A decent explanation is here:

"If a record has been sealed or expunged, you may not be able to obtain it. Sometimes, evidence of the criminal conduct will remain part of the public record. For example, even if a conviction is expunged or the court record was sealed, there may be a public arrest record associated with the event which gave rise to the prosecution, and there may also be a record of the fact that a criminal charge was filed even though its resolution is not publicly available."

"When a criminal record is "expunged", in most senses the record is treated as if it does not exist. There are limits to expungement - for example, some states maintain separate registries for people who have been convicted of child abuse or sex offenses, and the expungement of a criminal record may not affect those registries. Also, for some subsequent purposes such as applying for a job which requires a government security clearance, the odds are very high that the employer will discover the full criminal history so it may be best to admit having an expunged conviction when applying for such a job."

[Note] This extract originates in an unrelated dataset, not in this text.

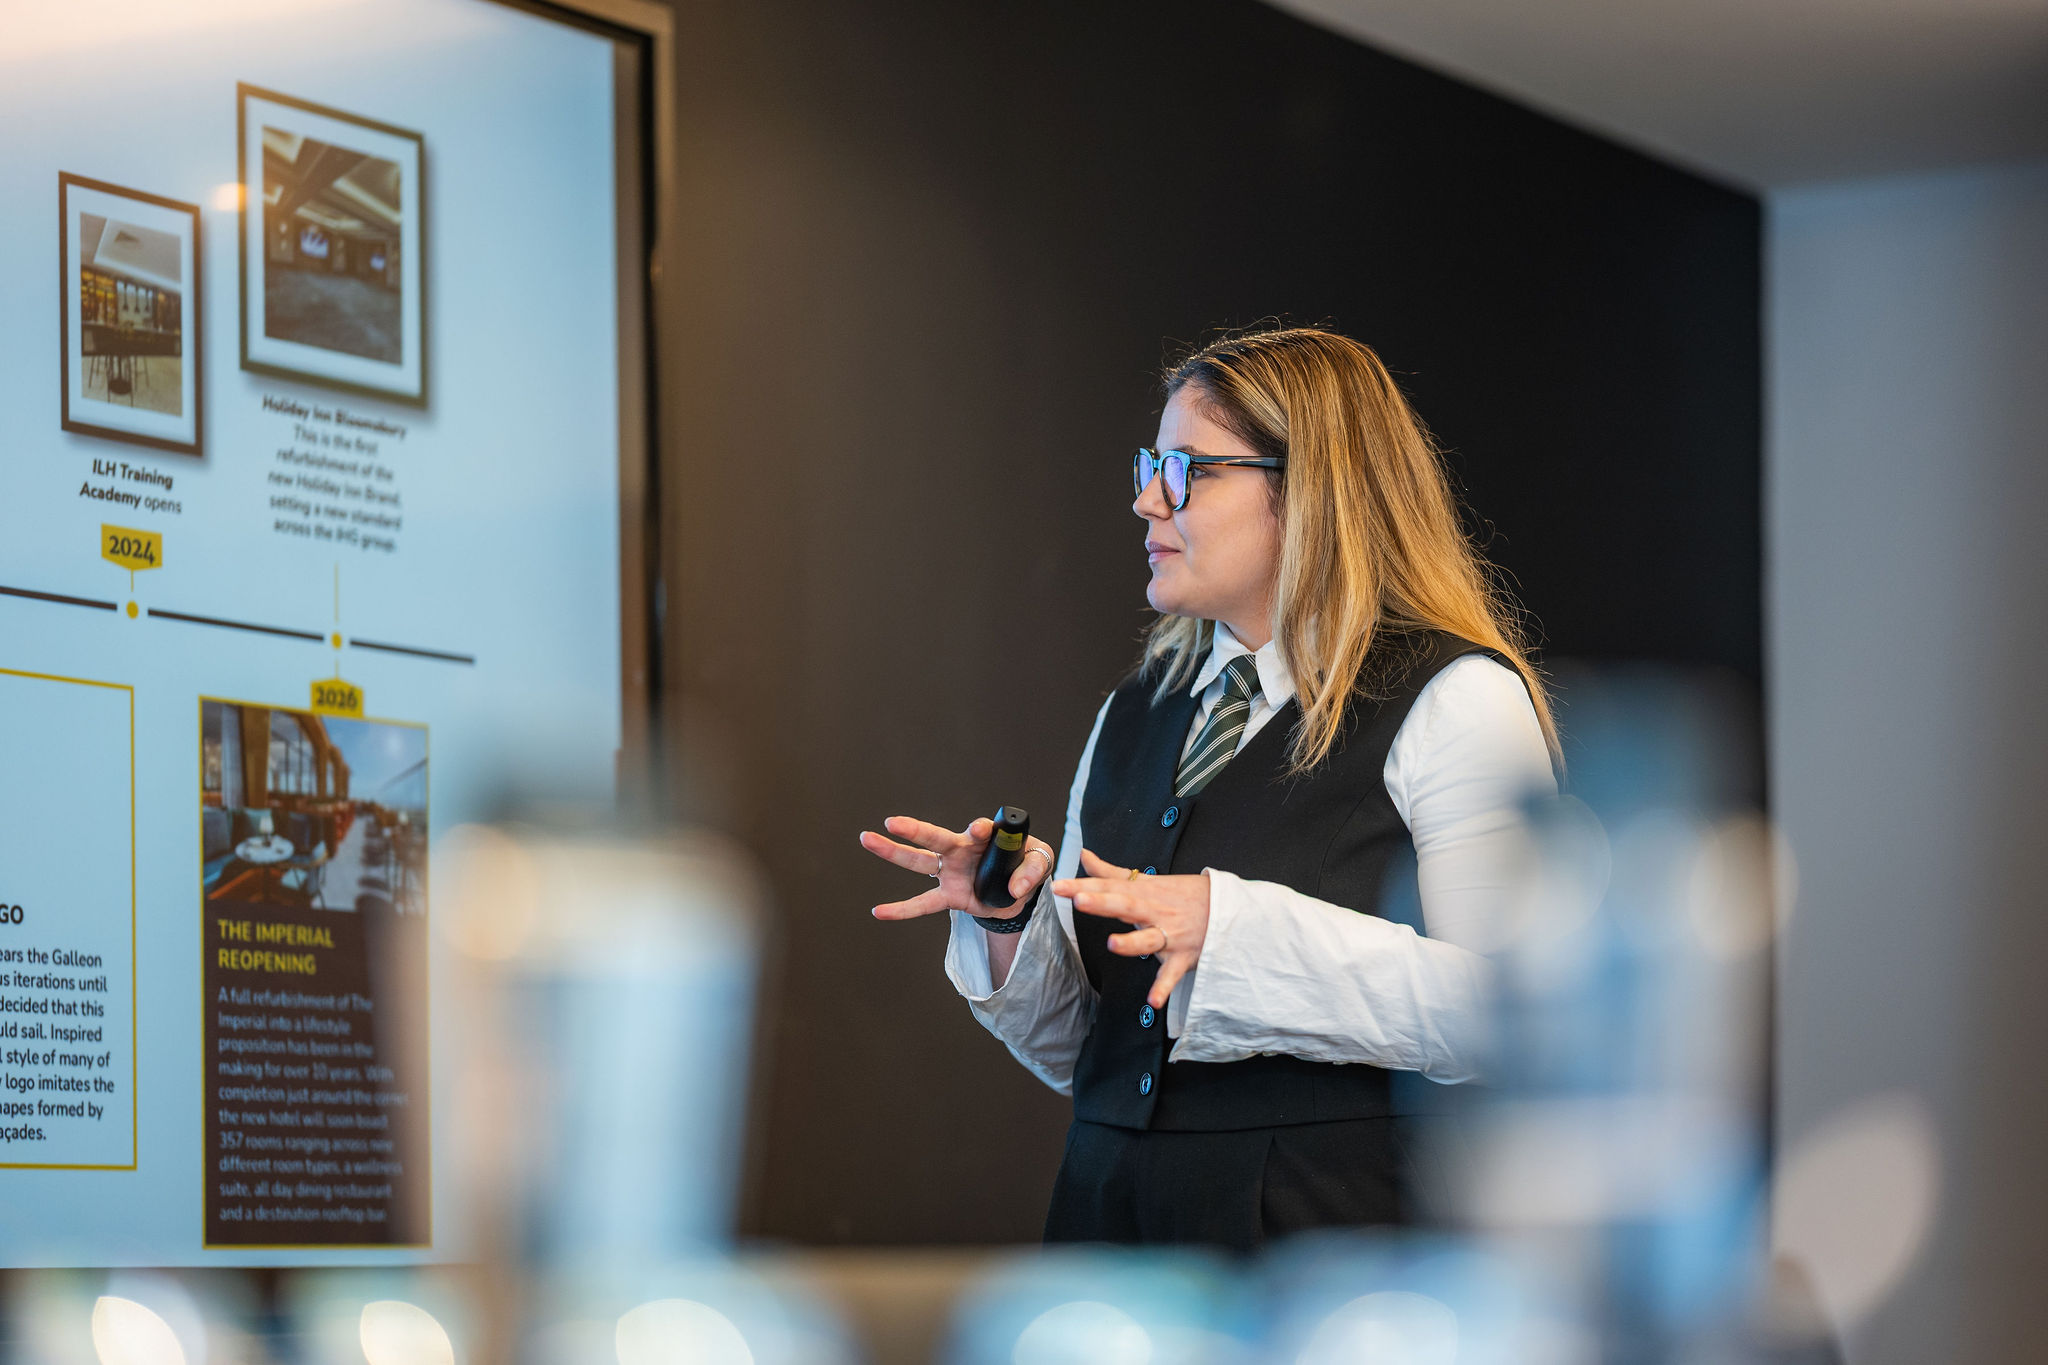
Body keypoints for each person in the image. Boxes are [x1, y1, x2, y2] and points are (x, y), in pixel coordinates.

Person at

Re: Misdemeanor - Expunged question???
« Reply #13 on: July 16, 2009, 05:08:29 AM »
ex·punge    (k-spnj) KEY 

ex·punged , ex·pung·ing , ex·pung·es
To erase or strike out: "I have corrected some factual slips, expunged some repetitions" (Kenneth Tynan).
To eliminate completely; annihilate. See Synonyms at erase

It seems as if the legislatures of some states have changed their expungement laws to the point where that word doesn't mean what it means anymore ;)

Re: Misdemeanor - Expunged question???
« Reply #14 on: July 16, 2009, 12:12:54 PM »
A word having different meanings and uses?

Shocking!   :o

Re: Misdemeanor - Expunged question???
« Reply #15 on: July 16, 2009, 02:24:44 PM »
A word having different meanings and uses?

Shocking!   :o

There is no alternative meaning to the word "expunge" which means "only partly expunge".  I understand what other posters have said, but it seems that in their zeal to keep tabs on their citizens, states have created exceptions to their expungement laws which have made a joke of the term.

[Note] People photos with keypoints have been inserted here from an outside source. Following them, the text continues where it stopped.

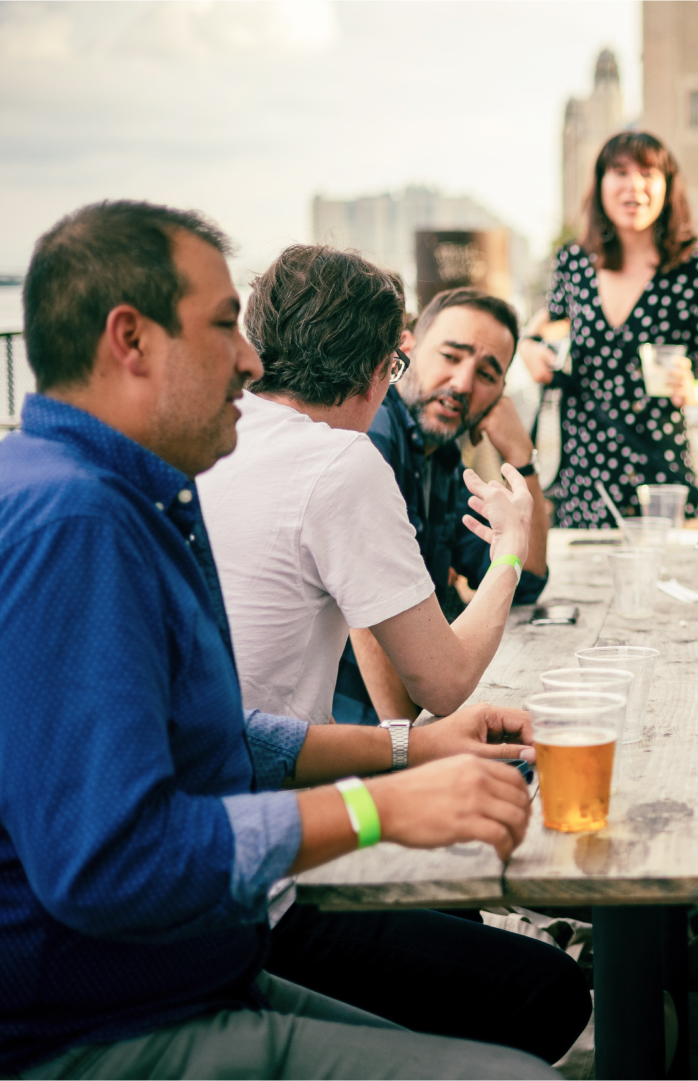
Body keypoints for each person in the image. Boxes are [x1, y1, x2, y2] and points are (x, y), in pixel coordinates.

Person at [0, 201, 590, 1080]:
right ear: (131, 341)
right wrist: (377, 804)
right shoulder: (77, 521)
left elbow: (223, 736)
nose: (249, 359)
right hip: (103, 1013)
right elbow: (113, 860)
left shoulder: (132, 488)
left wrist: (409, 744)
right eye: (223, 326)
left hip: (201, 958)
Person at [198, 245, 534, 731]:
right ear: (379, 369)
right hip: (269, 788)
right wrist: (510, 550)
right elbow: (445, 683)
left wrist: (403, 752)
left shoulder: (216, 433)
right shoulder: (342, 461)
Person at [333, 287, 549, 725]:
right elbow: (365, 603)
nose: (463, 383)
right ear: (407, 345)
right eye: (452, 355)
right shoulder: (375, 433)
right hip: (344, 734)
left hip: (403, 726)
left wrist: (523, 458)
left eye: (487, 374)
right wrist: (411, 751)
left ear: (500, 395)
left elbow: (526, 581)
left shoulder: (443, 460)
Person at [520, 130, 698, 526]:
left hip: (660, 474)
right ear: (600, 184)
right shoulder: (574, 262)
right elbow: (546, 323)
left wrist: (693, 388)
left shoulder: (691, 268)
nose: (634, 185)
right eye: (619, 172)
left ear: (668, 186)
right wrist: (529, 347)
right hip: (586, 474)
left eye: (648, 173)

Fine.  I'm not here to debate that, but I disagree with your cavalier assessment.  Please cite from a dictionary a different definition of the word "expunge" which meets the criteria.

Re: Misdemeanor - Expunged question???
« Reply #16 on: July 16, 2009, 03:46:31 PM »

"Expungement is often equated to the sealing or destroying of legal records. Each state offers its own definition of expungement, based on different rules and laws. Generally, expungement can be viewed as the process to "remove from general review" the records pertaining to a case. But the records may not completely "disappear" and may still be available to law enforcement."

"With limited exception, you may thereafter truthfully state that you were never arrested, charged, or accused of a crime. In the eyes of the law, the entire incident never occurred. In most respects, a sealing or expungement restores you to the status you occupied before being arrested or charged.
You should be aware that the federal government need not honor the expungement, nor does an expungement of a conviction necessarily relieve a person from having to disclose it in an application for public office or on some professional license applications."